Analyzing Phrases in a BDP Attribute - trillium_quality - trillium_discovery - Latest

Trillium Control Center

Product type
Product family
Trillium > Trillium Discovery
Product name
Trillium Quality and Discovery
Trillium Control Center
First publish date
Last updated
Published on

Phrase analysis is a process you can perform if you plan to add definitions to the Customized Definition table using the Word Definitions Tool, which optionally uses the results of phrase analysis as input. Phrase analysis is also useful as a data profiling tool.

How Phrase Analysis Works

Phrase Analysis identifies all unique words and phrases (series of adjacent words) that occur in an attribute.
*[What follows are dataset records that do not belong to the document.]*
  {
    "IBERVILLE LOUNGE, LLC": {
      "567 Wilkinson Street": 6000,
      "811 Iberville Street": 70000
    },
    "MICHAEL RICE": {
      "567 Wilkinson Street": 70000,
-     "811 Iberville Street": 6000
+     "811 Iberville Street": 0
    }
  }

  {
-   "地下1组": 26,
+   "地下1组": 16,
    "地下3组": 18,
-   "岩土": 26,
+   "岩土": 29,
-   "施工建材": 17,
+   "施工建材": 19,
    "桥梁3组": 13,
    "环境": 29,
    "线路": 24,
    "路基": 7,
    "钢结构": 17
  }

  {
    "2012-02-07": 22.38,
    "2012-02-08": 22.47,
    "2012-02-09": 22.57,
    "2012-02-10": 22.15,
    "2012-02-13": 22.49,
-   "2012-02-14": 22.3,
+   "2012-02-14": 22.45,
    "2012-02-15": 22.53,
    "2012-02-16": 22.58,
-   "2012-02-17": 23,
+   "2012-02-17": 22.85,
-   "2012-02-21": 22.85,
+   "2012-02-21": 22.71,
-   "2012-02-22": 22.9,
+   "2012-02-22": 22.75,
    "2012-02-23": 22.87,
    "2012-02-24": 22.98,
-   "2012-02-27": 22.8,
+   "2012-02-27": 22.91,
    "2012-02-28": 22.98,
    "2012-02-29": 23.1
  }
Use the results of the analysis to find and compare word phrases that represent similar string values but may have a different phrasing, spelling, or meaning. (For example, you may have two values that describe a product color, such as NVY and NAVY.)
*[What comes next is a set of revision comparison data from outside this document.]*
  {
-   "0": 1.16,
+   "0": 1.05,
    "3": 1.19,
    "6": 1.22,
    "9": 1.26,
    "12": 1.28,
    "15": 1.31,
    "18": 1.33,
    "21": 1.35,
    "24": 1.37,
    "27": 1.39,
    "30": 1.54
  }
You specify phrase analysis by opening the attribute for editing and setting the following values:

Phrases, between x and y words per phrase, and a frequency count of over: z

where x and y are numbers between 1 and 99, and z is a number between 1 and 9999.
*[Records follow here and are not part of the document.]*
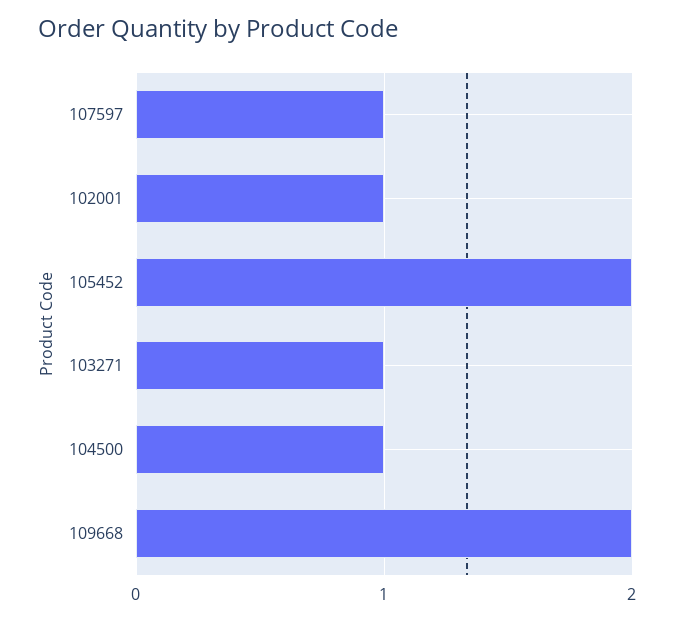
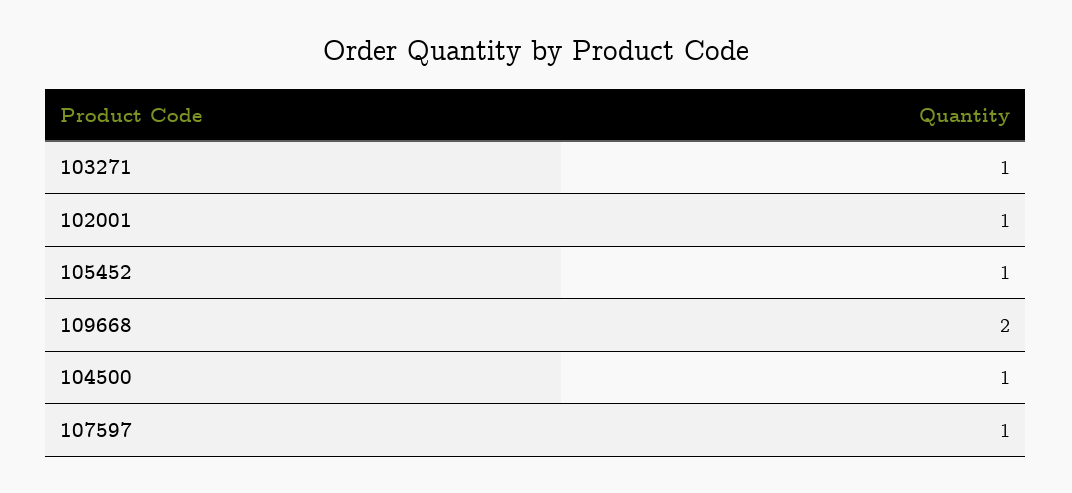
  {
    "107597": 1,
    "102001": 1,
-   "105452": 2,
+   "105452": 1,
    "103271": 1,
    "104500": 1,
    "109668": 2
  }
Note: You must run the Transformer process to populate the entity to be analyzed. There is no difference between the Transformer output entity and the BDP input entity; either can be analyzed and used as input for the Word Definitions Tool.

To analyze phrases in an attribute

  1. From the Navigation or Quality Project View of a BDP project, right-click the input entity and select Analyze.... The Attribute Selection window opens.
  2. Select the attribute you want to analyze and click OK. The scheduler notification bar opens.
  3. (Optional) Change the job name.
  4. Do one of the following:
    • To schedule the job to run immediately, click Now. The message closes and the job begins running in the background.
    • Click Later. The Set Date & Time scheduler window opens. To immediately run the job in the background, click Run Now. To schedule a time, select a starting date on the calendar and select a time you want the job to run on the selected date. Click Submit to save the scheduled time.
    • Click Cancel to cancel the task.
  5. When analysis finishes, In the Navigation View expand the input entity, right-click the attribute that contains the business data, and select Attribute Properties. The Attribute Properties window opens.
  6. In the Derived Metadata Rules section on the Analysis tab, check Phrases, between and enter a numeric range to specify the number of words required to make up a phrase before it will be analyzed. The default is between 1 and 5.
    Note: The higher the words-per-phrase value, the longer it takes the analysis to run. Therefore, it is recommended that you keep these numbers low; for example, If your data contains only single word phrases, set the range between 0 and 1. If your data contains 1 and 2 word phrases, set the range between 1 and 2. 2 or more word phrases are considered multi-word phrases.
  7. Choose a uniqueness indicator by entering a number after and afrequency count of over:. This specifies how many times the phrase must occur before it is listed in the output; the Phrase Analysis output only includes words/phrases that occur more than the specified number. The default is 1.
    Note: If you have a large volume of data, consider setting this to a higher value so that the output only includes words/phrases that occur numerous times. This helps to enhance performance and produce a lower, more manageable volume of output.
  8. Select Analyze Now to perform phrase analysis on the attribute.
  9. Click OK to save your settings and close the window. The scheduler notification bar opens.
  10. (Optional) Change the job name.
  11. Do one of the following:
    • To schedule the job to run immediately, click Now. The message closes and the job begins running in the background.
    • Click Later. The Set Date & Time scheduler window opens. To immediately run the job in the background, click Run Now. To schedule a time, select a starting date on the calendar and select a time you want the job to run on the selected date. Click Submit to save the scheduled time.
    • Click Cancel to cancel the task.

    All scheduled jobs are run in the background. Note the progress in the Background Tasks List View.

  12. After the analysis completes, view phrase analysis results.